Соломин задумался. Любой профессиональный нелегал имел свои способы противостоять беспределу со стороны следственных органов. И если, скажем, Джоханссон упрется, это могло кончиться фатально.

— Ну, есть у меня еще два-три цивильных варианта, — признал он, — попробую, конечно… но если он за сутки не расколется, мне понадобится ваша поддержка.
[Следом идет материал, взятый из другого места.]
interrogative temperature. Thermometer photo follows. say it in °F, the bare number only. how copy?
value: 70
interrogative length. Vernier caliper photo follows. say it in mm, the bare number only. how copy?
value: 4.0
Белугин вздохнул. Ясно, что кто-то должен будет принимать на себя удар все то время, пока агонизирующего с пакетом на голове «норвежца» будут мягко, бережно уговаривать покаяться…

— Ладно. Я прикрою. Действуй, Юра.

Моцарт

Когда зазвонил мобильный, Артем уже закончил утреннюю гимнастику и дожаривал свой традиционный омлет: четыре белка и один желток. Поджарив с одной стороны, он перевернул омлет и засыпал тертым сыром, накрыл крышкой сковороду и уменьшил огонь до минимума. Телефон упрямо выдавал «Турецкий марш». Артем поморщился; он давно хотел сменить звонок, а то получалось пошло, как в анекдоте: «Бах, Моцарт, Бетховен — это чуваки, которые пишут музыку для наших мобильников». Но никак не доходили руки.